Well, I admit, when these first launched in 2015 it took people some time to get their head around them. I would make up tester pots of the creams and balms, which people loved. Then I’d show them the kit that would enable them to make their own … And listened to the various responses of ‘couldn’t you make it for me?’ and ‘I haven’t got time to do that’ or ‘I don’t trust myself to get it right’.
So I listened and adjusted. I will make up the pots for you fresh-to-order, no problem.
But I’ve stuck with my beliefs about benefits of kits and the joy of being able to blend it yourself and get hands on with ingredients. Why? It’s not stubbornness, it’s ethos. My approach is about enabling and empowerment. I don’t want to provide items to fuel consumerism, I want to make it possible for people to have the confidence to produce their own freshly prepared skincare. Just like others have made it simple for us to have freshly prepared food at home.
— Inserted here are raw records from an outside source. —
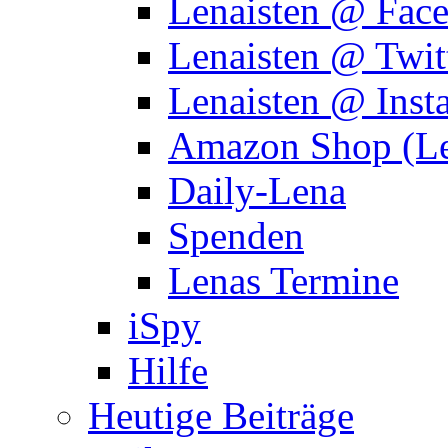
Lenaisten @ Fac
Lenaisten @ Twit
Lenaisten @ Inst
Amazon Shop (Le
Daily-Lena
Spenden
Lenas Termine
iSpy
Hilfe
Heutige Beiträge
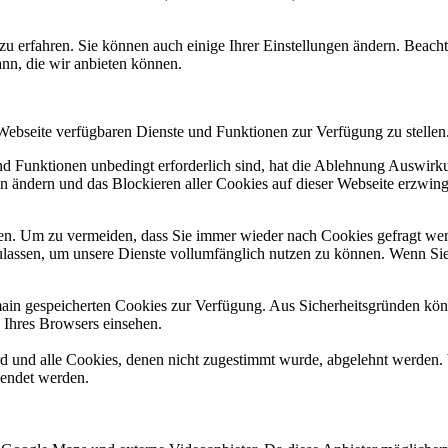
zu erfahren. Sie können auch einige Ihrer Einstellungen ändern. Beac
ann, die wir anbieten können.
 Webseite verfügbaren Dienste und Funktionen zur Verfügung zu stellen
und Funktionen unbedingt erforderlich sind, hat die Ablehnung Auswir
en ändern und das Blockieren aller Cookies auf dieser Webseite erzwin
n. Um zu vermeiden, dass Sie immer wieder nach Cookies gefragt werde
ulassen, um unsere Dienste vollumfänglich nutzen zu können. Wenn Sie
omain gespeicherten Cookies zur Verfügung. Aus Sicherheitsgründen k
n Ihres Browsers einsehen.
ird und alle Cookies, denen nicht zugestimmt wurde, abgelehnt werden. 
lendet werden.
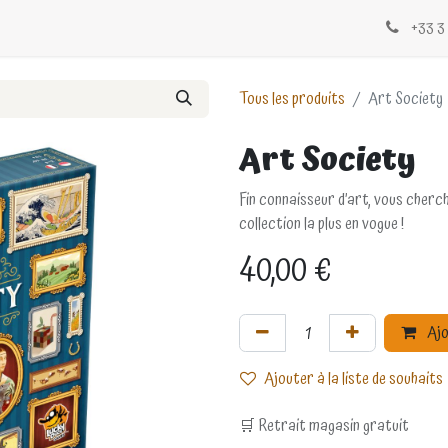
Évènements
Blogs
Contactez-nous
+33 3 
Tous les produits
Art Society
Art Society
Fin connaisseur d’art, vous cherc
collection la plus en vogue !
40,00
€
Ajo
Ajouter à la liste de souhaits
🛒 Retrait magasin gratuit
Trends are all about the future
Of course you don’t take a new concept like this to market and adjust norms and behaviours overnight. Any student of marketing will understand the curve from Innovators to Early Adopters to Mass Market. And I did have my 2.5% of Innovators – the people who would see what I was doing and get very excited about being able to blend their own.
And now, a couple of years on, I feel securely into the Early Adopter phase. I reckon now it’s about 3 out of every 4 people that I show the kits to who get excited and want to have a go. Though I know these are self-selecting people who have chosen to take an interest, so we’re definitely not at mass market yet. But the trends are all aligning.
Skincare trends for 2019
I never lose my curiosity in looking forward and anticipating ‘what next?’, so the annual future trend reports are a treat!
For a while terms like #cleanbeauty have been trending, and this continues to build. I’m also seeing much more conversation around #personalisedbeauty – a desire to have skincare matched perfectly to your skin’s needs. While there are technological advances that are enabling this, blend-it-yourself has the potential to meet this need in a more down-to-earth way.
Of course the widespread concern about plastic is morphing into a bigger conversation about waste and consumption, the choices we make. In the world of skincare this is emerging as a sub-zero-waste trend which blend-it-yourself plays to beautifully by producing just the amount we need, using sustainable ingredients, minimising skincare miles and reusing or eliminating packaging.
Do food trends still enable us to look further ahead with skincare?
Back to my original premise – are food trends still a predictor of skincare trends?
Let’s take the recently published Mintel report on food and drink trends for 2019 as a case study. In this they identify 3 global innovation trends:
Evergreen consumption: a circular view of sustainability that spans the entire product lifecycle and requires action from suppliers to consumers.
Through the ages: building on today’s dialogue about wellness and transition into more solutions for healthy ageing.
Elevated convenience: matching the premium expectations of consumers in the on-demand age, convenience food and drink will get an upgrade.
What I see here is that we’ve come full circle. Now, it’s not food and drink trends informing skincare, but the other way round. And this is acknowledged by Jenny Zegler, associate director, Mintel Food and Drink who says ‘Expect to also see food and drink manufacturers look to the beauty and personal care industry for inspiration for healthy ageing product development’.
The worlds of food and skincare merge further.
Enduring messages that resonate
Providing further proof from my in-market experience: You won’t be surprised to know, given what the research predicted, that when I tell people the ingredients in Field Fresh Skincare kits are all selected from plants that grow locally to us and that by blending yourself you get absolutely fresh skincare, they nod roundly in agreement, needing no explanation as to why this is a good thing. It’s natural.